What's the History of the Mournes?
Around the 3rd century, the Mourne area of County Down is said to have been ruled by a king named Ross Ruad. He had a shepherd Boirche, who herded his cattle along the peaks. The mountains then became known as Beanna Boirche, the peaks of Boirche (pronounced Banna-borka).
Later on in the 12th century, a sept of the Mac Mahon clan, called Mughdhorna (pronounced Mourna) came from modern day County Monaghan in the middle of the island to settle in South Down. They gave their name to the area we now know as Mourne and the Mourne Mountains.
Myths & Legends
The Great Cairn at the summit of Slieve Donard, the Mournes’ highest peak, is known locally as one of many entrances to the ‘Otherworld’ (usually associated with the fairies in pagan times and hell once Christianity took hold) – a recurring theme in the myths and legends of Ireland.
A man named Partholón, one of the first settlers in Ireland according to the Lebor Gabála Érenn (Book of Invasions), is said to be buried in the Great Cairn! It is also said to be guarded by Saint Domhanghart (Donard) from who Slieve Donard takes its name.
In folklore, Ireland’s first physician Slángha apparently learned his trade in the Mournes, and so Slieve Slághna was named after him.
More Irish Myths & Legends
Who doesn’t like a good smuggling story? Northern Ireland has its fair share of them, such as at the Gobbins Path along the Causeway Coast, or here, in the Mourne Mountains. The narrow, remote mountain passes of the Mourne Mountains were once popular smuggling routes, the Brandy Pad being the most famous.
As the lore goes, illicit goods were brought by sea to a cave along the coast. From there, smugglers would carry items such as coffee, tea, silk and spirits through the mountains to avoid coast guards and customs.
At a place called the “Hares Gap” they would disperse with their goods and take different routes out of the mountains.
Geology & Quarrying
For geology fans, the Mourne Mountains are as interesting as they come. It’s taken millions of years of volcanic activity and many ice ages to reveal the Mournes in their granite majesty. Underneath the dominant granite lies Silurian age rocks of shales, mudstones and greywackes. The range as we see it today was formed from volcanic activity that was also shaping the Giant’s Causeway around the same time – Ireland’s most iconic rock formation.
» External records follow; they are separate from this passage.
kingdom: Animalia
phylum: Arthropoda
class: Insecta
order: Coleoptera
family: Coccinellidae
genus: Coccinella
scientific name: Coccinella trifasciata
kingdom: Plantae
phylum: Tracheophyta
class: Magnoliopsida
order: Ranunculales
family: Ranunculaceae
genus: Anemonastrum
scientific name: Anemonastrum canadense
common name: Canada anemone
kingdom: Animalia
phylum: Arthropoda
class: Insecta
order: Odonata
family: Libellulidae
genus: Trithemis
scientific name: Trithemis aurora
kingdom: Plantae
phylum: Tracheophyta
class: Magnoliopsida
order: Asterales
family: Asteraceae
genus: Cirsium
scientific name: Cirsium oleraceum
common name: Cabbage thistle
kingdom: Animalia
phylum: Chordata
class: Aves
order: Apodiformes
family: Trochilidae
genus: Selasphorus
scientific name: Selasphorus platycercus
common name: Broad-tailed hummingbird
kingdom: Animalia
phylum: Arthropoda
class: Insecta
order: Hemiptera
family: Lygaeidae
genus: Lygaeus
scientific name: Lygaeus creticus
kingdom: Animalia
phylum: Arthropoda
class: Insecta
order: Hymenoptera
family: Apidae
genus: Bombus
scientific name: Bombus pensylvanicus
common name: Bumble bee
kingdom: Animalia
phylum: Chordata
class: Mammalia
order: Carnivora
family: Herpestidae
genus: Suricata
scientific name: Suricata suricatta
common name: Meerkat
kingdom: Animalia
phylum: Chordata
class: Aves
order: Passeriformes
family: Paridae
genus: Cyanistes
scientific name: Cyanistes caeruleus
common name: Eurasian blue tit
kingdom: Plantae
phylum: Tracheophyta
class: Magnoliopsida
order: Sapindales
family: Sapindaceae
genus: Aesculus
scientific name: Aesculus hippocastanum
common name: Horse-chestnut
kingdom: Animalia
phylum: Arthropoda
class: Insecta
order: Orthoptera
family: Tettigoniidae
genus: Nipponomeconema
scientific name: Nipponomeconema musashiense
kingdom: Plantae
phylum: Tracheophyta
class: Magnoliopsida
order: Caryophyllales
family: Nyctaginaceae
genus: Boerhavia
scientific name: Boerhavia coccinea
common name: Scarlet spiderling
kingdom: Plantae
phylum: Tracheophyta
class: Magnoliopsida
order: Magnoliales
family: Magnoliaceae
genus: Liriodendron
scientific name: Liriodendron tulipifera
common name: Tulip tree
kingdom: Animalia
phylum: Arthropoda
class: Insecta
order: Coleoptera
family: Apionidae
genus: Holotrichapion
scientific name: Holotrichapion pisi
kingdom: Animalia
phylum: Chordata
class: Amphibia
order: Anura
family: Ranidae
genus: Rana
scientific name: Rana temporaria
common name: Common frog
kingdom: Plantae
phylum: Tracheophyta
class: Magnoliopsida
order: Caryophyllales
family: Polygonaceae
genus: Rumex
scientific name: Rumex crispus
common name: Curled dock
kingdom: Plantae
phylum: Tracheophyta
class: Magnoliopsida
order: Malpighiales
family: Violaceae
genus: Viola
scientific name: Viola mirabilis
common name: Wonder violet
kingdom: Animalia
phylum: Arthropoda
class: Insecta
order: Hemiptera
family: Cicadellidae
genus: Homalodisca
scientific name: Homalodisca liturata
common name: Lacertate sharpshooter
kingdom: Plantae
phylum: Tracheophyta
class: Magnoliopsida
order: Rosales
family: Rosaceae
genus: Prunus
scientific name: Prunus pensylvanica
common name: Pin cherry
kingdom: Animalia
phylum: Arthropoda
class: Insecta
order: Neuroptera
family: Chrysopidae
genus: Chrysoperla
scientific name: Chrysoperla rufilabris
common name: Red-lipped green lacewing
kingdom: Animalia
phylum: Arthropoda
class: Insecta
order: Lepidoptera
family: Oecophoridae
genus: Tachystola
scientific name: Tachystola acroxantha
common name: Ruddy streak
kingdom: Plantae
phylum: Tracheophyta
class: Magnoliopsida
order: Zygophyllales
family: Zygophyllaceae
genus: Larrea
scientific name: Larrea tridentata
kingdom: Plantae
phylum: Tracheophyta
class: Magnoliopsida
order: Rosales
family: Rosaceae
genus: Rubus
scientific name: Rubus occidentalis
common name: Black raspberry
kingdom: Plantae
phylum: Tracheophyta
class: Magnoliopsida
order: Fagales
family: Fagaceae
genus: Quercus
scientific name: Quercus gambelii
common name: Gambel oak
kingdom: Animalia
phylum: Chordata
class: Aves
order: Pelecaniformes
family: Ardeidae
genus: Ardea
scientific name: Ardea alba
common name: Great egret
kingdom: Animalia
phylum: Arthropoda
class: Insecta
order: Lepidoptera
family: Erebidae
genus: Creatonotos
Quarrying granite was a huge industry for the people of Down by the 18th century, meaning this granite travelled far and wide as news of their skills travelled.
The Mourne Wall was crafted using granite stone from the mountain itself. And the granite used at the 5,000 year old Neolithic site of Newgrange is supposed to have been sourced here as well. You’ll also find this hardy rock at these places too:
- Hans Christian Anderson Statue, Central Park, New York
- Parliament Buildings, Stormont, Belfast
- 911 British Memorial Garden, London
Music & Literature
Need inspiration for that novel you’ve been meaning to write? Many famous authors have found it here over the years.
Belfast born C.S. Lewis was inspired by the scenery and mythology of the area. Lewis crafted the Narnia wonderland from this place and once said that the mountains, “made me feel that at any moment a giant might raise its head over the next ridge.” He also cited the clifftop Dunluce Castle as another inspiration.
Percy French, the Roscommon-born poet and songwriter made mention of the range in his tune “The Mountains of Mourne” when he sings “I might as well be, where the Mountains o’ Mourne sweep down to the sea.”
Magic is in the air in Tollymore Forest in Northern Ireland, another inspiration for Game of Thrones and Narnia
Game of Thrones
A recent nod to the Mournes can be found in Game of Thrones, as Tollymore Forest is featured in the very first episode. It set the scene for The Haunted Forest in Episode 1, giving viewers a glimpse of the lands North of the Wall! Several further episodes were filmed in the forest, and some scenes from Essos and Westeros were filmed in the Mourne Mountains themselves.
Poet Edward Lear wrote of Tollymore Forest being “full of beautiful ruins and bridges and trees and hills and mills and lawns and laurels.” A perfect setting for a fantasy series!